A Red Cross survey has found that two in five Australians say their mental health has been negatively impacted by the pandemic, with a similar number feeling less hopeful about the future. Indeed, the Productivity Commission estimated that mental illness costs the broader Australian economy at least $200 billion each year in healthcare costs, lost productivity, economic participation, career costs, disability and premature death.
It pays to keep well. Here, psychiatrist Dr Ruth Vine, Australia’s first Deputy Chief Medical Officer for Mental Health, walks us through how we can better understand our mental health, and not miss the signs that we – or those close to us – might need more support or a mental health care plan.
1. Take the pressure down
“The first consideration for your mental health needs to be: ‘what can I do for myself?’” says Dr Vine. “Feeling anxious, worried or more unstable in your mood are all very understandable things.
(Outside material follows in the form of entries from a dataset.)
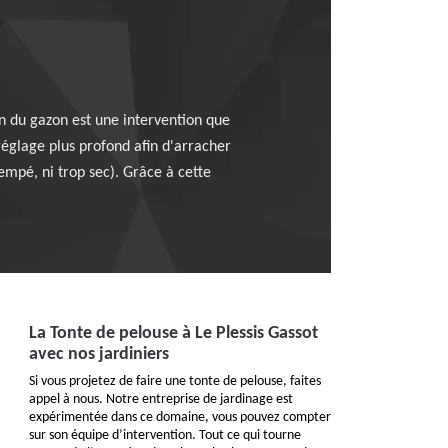
ion du gazon est une intervention que
églage plus profond afin d'arracher
rempé, ni trop sec). Grâce à cette
La Tonte de pelouse à Le Plessis Gassot
avec nos jardiniers
Si vous projetez de faire une tonte de pelouse, faites
appel à nous. Notre entreprise de jardinage est
expérimentée dans ce domaine, vous pouvez compter
sur son équipe d’intervention. Tout ce qui tourne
What matters most right now are the small adjustments we can make in our life that mean we don’t become overwhelmed.”
As study after study has shown, a little care taken by way of self-care really does pay dividends.
“You might think, ‘Okay, in order to address this I’m going to talk to my best friend today … I’m going to get a little time to myself by going for a walk … I’m going to give myself some treats or set myself goals I know I can achieve’. Many people will find they can work through worries with these adjustments,” says Dr Vine, who notes that commonsense, but hard-to-do things such as going to bed at a reasonable hour matter too.
2. Feel your feelings
Of course, even with self-care moments throughout the day, negative feelings come up. When they do, “give yourself that allowance to feel distressed,” says Dr Vine. “Sit in your room and rant at the world for a while to let off steam.”
For many women taking care of families and ageing parents, Dr Vine also acknowledges that checking in with your feelings might not be something you have time to do.
The good news: we can let ourselves off the hook. “Sometimes that’s a really good coping mechanism because it does allow you to carry on and do all the things you have to do,” says Dr Vine.
3. Learn skills from wellbeing resources
For people who can’t create those moments for themselves throughout the day, Dr Vine says coping becomes more challenging. “It’s much harder for women with young families who can’t get time on their own, or if you’re living with someone who is not supportive or you’re isolated from people you love,” she says. “For people who don’t feel they can make those adjustments, that’s when it helps to reach out for more structured resources.”
A good next step, says Dr Vine, is visiting headtohealth.gov.au, where you can find free mindfulness courses, access the mood gym app for managing anxiety, get practical advice for coping with acute stress and also learn about good sleep hygiene, among many other resources.
4. Ask for help
We may throw around the words “I’m not coping” casually, but when it happens, the feeling is dire. “I could have a bad day and feel grumpy, but I sort of think, ‘oh well, I’ll do some gardening and get over it’. But if you can’t concentrate and you feel like crying all the time and like nobody knows how rotten you feel, then that is the time to seek professional help,” says Dr Vine.
“There are ways through this.” Your GP can connect you with a counsellor or whomever they deem appropriate for your situation, or you can speak to someone for free by calling Beyond Blue (1300 224 636) or Headspace (1800 650 890) for young people and their families.
“Some people may need to see a clinical psychologist if they have a pre-existing mental illness that has been exacerbated by all of this; others may find one or two sessions with a counsellor gives them the techniques they need to move forward,” says Dr Vine.
5. Be open to change
As we have reemerged from the pandemic, there have been, and will be, new challenges and changes.
“It may take more time for some people to adjust,” says Dr Vine, noting that this may be especially true for people who have had a delay in their life, in terms of career or education or other significant life events.
“But it’s also important to recognise there will be things to celebrate and enjoy. There is power in saying, ‘I hope things will be better’. Hope is a really important thing in our life.”
How to support someone struggling with mental health
“If you see someone not looking well or not responding in the way you might expect, asking how they are feeling and if there is anything you can do is reasonable,” says Dr Vine. “But keep in mind that for a lot of people, it is quite hard to answer that question.”
Once you’ve raised your concerns, be ready to return to the topic at a later date. And most importantly, ensure you have the time to do that.
“You need to think, ‘Am I in the right headspace to ask this person how they are feeling? Am I ready for them to take time, for them to burst into tears, push me away or want to talk another time?’ There’s no point asking someone ‘how do you feel?’ if you’re too busy to stick around for the answer.”